Every line in the records below between the one holding "The weather is" and the one holding "- #### AWS Management Console", inclusive, is to be set down exactly; all other lines are to be left out.

§

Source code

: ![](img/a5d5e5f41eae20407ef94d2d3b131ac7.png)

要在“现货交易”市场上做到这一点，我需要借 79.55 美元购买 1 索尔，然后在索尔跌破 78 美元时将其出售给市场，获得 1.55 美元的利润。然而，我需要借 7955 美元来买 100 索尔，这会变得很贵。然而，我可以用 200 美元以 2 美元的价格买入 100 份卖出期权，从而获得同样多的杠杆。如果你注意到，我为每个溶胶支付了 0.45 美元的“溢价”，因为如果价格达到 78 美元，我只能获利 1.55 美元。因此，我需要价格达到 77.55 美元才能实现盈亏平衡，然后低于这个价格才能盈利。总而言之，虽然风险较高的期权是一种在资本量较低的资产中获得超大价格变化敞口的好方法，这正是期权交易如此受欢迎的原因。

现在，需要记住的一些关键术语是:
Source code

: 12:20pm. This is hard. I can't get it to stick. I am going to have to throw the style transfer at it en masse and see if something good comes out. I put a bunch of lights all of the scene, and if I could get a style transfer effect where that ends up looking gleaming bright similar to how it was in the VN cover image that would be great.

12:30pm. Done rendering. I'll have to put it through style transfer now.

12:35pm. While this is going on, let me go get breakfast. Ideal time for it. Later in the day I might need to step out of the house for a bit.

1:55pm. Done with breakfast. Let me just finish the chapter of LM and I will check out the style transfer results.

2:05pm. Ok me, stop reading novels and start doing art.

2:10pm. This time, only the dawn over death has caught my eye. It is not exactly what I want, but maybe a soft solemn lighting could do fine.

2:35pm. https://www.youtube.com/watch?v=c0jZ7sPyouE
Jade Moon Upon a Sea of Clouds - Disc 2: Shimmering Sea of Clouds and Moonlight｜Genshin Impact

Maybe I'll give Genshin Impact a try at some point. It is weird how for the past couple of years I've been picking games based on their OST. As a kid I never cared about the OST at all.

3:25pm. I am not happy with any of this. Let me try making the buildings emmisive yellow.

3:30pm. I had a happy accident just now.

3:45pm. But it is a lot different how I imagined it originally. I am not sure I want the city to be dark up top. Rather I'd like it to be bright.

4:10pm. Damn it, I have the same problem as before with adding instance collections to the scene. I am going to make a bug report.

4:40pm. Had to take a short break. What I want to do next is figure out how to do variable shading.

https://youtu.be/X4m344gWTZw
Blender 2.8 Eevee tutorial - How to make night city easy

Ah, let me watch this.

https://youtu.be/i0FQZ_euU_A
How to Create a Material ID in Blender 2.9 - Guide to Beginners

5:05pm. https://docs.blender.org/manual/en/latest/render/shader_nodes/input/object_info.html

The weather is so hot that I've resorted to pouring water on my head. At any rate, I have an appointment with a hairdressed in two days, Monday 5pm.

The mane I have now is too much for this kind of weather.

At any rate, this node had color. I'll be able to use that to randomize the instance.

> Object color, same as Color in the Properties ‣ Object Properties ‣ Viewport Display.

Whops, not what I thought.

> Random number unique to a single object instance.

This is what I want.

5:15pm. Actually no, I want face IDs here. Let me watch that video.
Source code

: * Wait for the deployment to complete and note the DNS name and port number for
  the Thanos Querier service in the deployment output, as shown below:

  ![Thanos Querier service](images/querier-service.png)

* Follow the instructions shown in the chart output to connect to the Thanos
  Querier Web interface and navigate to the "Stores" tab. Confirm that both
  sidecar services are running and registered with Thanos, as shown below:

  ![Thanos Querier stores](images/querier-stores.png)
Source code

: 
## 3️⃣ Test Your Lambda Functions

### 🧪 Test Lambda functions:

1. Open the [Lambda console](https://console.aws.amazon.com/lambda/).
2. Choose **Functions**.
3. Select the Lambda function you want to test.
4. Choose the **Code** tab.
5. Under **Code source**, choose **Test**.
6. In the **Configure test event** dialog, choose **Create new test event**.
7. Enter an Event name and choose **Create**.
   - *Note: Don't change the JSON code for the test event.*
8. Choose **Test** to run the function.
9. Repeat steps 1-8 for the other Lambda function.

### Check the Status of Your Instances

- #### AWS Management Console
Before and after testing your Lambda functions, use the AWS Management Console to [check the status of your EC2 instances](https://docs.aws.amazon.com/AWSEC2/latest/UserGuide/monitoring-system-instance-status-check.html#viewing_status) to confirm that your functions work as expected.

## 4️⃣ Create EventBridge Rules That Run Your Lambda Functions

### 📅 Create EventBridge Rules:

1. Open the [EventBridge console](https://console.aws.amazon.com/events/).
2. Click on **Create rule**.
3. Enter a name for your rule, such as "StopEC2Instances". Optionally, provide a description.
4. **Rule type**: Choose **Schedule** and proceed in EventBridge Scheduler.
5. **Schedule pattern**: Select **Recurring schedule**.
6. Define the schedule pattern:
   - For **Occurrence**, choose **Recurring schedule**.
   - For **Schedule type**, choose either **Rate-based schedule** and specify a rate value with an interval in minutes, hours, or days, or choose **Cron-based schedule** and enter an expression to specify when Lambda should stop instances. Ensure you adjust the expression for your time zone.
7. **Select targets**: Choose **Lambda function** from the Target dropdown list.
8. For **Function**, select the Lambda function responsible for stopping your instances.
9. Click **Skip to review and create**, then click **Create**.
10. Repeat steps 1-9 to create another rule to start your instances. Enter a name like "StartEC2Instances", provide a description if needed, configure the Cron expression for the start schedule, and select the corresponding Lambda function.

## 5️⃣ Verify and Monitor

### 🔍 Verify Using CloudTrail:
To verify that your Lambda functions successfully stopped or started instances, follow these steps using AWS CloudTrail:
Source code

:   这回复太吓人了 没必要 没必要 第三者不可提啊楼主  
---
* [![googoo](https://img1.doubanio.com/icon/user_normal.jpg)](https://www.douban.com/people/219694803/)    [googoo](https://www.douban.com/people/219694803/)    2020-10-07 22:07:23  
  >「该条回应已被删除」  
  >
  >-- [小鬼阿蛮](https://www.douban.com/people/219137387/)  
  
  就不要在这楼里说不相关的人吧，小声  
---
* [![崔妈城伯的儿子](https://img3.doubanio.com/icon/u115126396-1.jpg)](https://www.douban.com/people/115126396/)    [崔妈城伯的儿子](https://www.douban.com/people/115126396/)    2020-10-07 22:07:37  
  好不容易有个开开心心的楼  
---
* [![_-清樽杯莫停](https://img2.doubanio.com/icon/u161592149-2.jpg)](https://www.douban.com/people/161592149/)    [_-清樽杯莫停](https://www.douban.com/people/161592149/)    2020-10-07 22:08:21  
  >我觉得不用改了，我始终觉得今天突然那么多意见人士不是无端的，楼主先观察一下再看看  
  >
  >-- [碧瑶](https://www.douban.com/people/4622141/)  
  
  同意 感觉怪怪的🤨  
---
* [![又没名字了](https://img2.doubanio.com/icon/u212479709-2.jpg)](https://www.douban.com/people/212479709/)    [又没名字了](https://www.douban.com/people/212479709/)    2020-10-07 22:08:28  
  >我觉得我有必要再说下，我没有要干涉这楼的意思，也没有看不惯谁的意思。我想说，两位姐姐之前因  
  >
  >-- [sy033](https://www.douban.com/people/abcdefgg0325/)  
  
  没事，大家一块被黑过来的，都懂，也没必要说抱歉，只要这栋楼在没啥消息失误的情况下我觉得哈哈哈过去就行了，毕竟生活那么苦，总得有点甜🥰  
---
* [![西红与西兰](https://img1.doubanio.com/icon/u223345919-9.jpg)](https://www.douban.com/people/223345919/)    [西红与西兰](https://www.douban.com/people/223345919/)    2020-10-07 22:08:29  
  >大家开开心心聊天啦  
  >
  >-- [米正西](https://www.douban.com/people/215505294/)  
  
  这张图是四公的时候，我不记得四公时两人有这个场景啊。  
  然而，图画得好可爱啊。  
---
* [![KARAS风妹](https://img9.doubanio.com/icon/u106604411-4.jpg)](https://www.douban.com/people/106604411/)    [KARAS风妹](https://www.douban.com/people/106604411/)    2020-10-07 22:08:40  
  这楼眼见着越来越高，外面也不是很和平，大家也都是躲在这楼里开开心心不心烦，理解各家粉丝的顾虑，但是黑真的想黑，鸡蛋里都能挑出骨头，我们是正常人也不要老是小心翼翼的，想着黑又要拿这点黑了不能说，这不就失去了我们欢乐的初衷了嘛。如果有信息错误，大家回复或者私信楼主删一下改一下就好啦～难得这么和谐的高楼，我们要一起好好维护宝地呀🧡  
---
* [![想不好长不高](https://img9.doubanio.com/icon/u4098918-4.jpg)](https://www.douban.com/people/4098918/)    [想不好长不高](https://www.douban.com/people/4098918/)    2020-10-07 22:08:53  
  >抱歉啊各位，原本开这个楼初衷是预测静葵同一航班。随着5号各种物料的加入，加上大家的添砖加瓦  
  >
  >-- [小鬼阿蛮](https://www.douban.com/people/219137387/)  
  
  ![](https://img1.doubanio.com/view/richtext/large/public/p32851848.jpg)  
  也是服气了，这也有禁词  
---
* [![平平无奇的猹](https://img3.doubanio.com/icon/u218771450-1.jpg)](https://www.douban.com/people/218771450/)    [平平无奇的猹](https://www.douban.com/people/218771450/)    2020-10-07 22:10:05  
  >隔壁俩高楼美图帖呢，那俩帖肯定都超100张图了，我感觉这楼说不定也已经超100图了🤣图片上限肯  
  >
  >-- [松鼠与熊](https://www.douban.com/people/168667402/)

§

# Result of the exercise
The weather is so hot that I've resorted to pouring water on my head. At any rate, I have an appointment with a hairdressed in two days, Monday 5pm.

The mane I have now is too much for this kind of weather.

At any rate, this node had color. I'll be able to use that to randomize the instance.

> Object color, same as Color in the Properties ‣ Object Properties ‣ Viewport Display.

Whops, not what I thought.

> Random number unique to a single object instance.

This is what I want.

5:15pm. Actually no, I want face IDs here. Let me watch that video.
Source code

: * Wait for the deployment to complete and note the DNS name and port number for
  the Thanos Querier service in the deployment output, as shown below:

  ![Thanos Querier service](images/querier-service.png)

* Follow the instructions shown in the chart output to connect to the Thanos
  Querier Web interface and navigate to the "Stores" tab. Confirm that both
  sidecar services are running and registered with Thanos, as shown below:

  ![Thanos Querier stores](images/querier-stores.png)
Source code

: 
## 3️⃣ Test Your Lambda Functions

### 🧪 Test Lambda functions:

1. Open the [Lambda console](https://console.aws.amazon.com/lambda/).
2. Choose **Functions**.
3. Select the Lambda function you want to test.
4. Choose the **Code** tab.
5. Under **Code source**, choose **Test**.
6. In the **Configure test event** dialog, choose **Create new test event**.
7. Enter an Event name and choose **Create**.
   - *Note: Don't change the JSON code for the test event.*
8. Choose **Test** to run the function.
9. Repeat steps 1-8 for the other Lambda function.

### Check the Status of Your Instances

- #### AWS Management Console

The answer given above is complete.